Molti di noi hanno probabilmente desiderato di poter vivere l'avventura di Tonino l'invisibile, indimenticabile personaggio di Gianni Rodari: per un giorno soltanto diventare invisibili e poter fare tutte quelle cose che le regole di buona educazione e anche di buona condotta ci vieterebbero di fare.
Almeno una volta nella vita, ognuno di noi ha avuto voglia di infrangere le regole, e più probabilmente quando eravamo sui banchi di scuola. Allora, forse, abbiamo sperato di marinare la scuola, per evitare un'interrogazione o un compito in classe, di non fare i compiti, di copiare dal compagno più bravo, di dire qualche parolaccia semplicemente pensata, di prendere in giro insegnanti e compagni, di vestirci come più ci piaceva, di fare uno scherzo stupido.

Una questione complessa

Il problema della disciplina a scuola non riguarda, però, la marachella saltuaria che uno studente può commettere, ma il costante ripetersi di comportamenti non socialmente condivisi che disturbano l'attività didattica. È una questione complessa da sempre dibattuta in campo educativo, che deve essere affrontata dal primo inserimento del bambino nell'ambiente scolastico.
Il modo di affrontarlo, infatti, varia in relazione all'età degli studenti, così come rispetto al genere, alla condizione sociale, alle motivazioni, agli interessi ecc. Gli insegnanti dovranno nei primi anni di vita scolastica prestare maggiore attenzione alla scolarizzazione dell'allievo e, più in generale, al modo in cui prende parte alla vita di classe. Nei primi anni di scuola è importante educare ogni studente al rispetto di tutte quelle regole di convivenza civile. Se non si pone attenzione al possesso di questa competenza fin da quando il bambino entra nel mondo della scuola, è molto probabile che i problemi di disciplina si facciano sempre più sentire e che la loro soluzione diventi più complessa.
La risposta a questi problemi non è rintracciabile in un unico modello educativo, in quanto è il risultato di un insieme di fattori che concorrono alla sua soluzione. Le strade da seguire sono tante perché non esiste un metodo e una tecnica stabilita in astratto, valida per tutti i contesti.

.....

• [ATTIVITÀ DA SVOLGERE]
A – Traduci in inglese questa frase dell'estratto: «Nei primi anni di scuola è importante educare ogni studente al rispetto di tutte quelle regole di convivenza civile.»
B – Indica se ciascuna affermazione concorda con l'estratto, rispondendo sì o no e citando le parole decisive del testo. (i) Esiste un metodo valido per tutti i contesti. (ii) Il modo di affrontare il problema della disciplina varia in relazione all'età degli studenti. (iii) Tonino l'invisibile è un personaggio di Gianni Rodari.
C – Trascrivi dall'estratto il passo compreso tra "Il modo di affrontarlo, infatti, varia" e "diventi più complessa.", estremi inclusi.
Le righe che seguono non sono necessarie.

.....

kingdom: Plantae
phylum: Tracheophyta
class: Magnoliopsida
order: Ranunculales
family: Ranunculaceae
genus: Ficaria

.....

• [RISPOSTE ALLE ATTIVITÀ]
A – In the first years of school, it is important to teach every student to respect all those rules of civil coexistence.

B –
(i) No: «non esiste un metodo e una tecnica stabilita in astratto, valida per tutti i contesti».
(ii) Sì: «Il modo di affrontarlo, infatti, varia in relazione all'età degli studenti».
(iii) Sì: «Tonino l'invisibile, indimenticabile personaggio di Gianni Rodari».

C –
Il modo di affrontarlo, infatti, varia in relazione all'età degli studenti, così come rispetto al genere, alla condizione sociale, alle motivazioni, agli interessi ecc. Gli insegnanti dovranno nei primi anni di vita scolastica prestare maggiore attenzione alla scolarizzazione dell'allievo e, più in generale, al modo in cui prende parte alla vita di classe. Nei primi anni di scuola è importante educare ogni studente al rispetto di tutte quelle regole di convivenza civile. Se non si pone attenzione al possesso di questa competenza fin da quando il bambino entra nel mondo della scuola, è molto probabile che i problemi di disciplina si facciano sempre più sentire e che la loro soluzione diventi più complessa.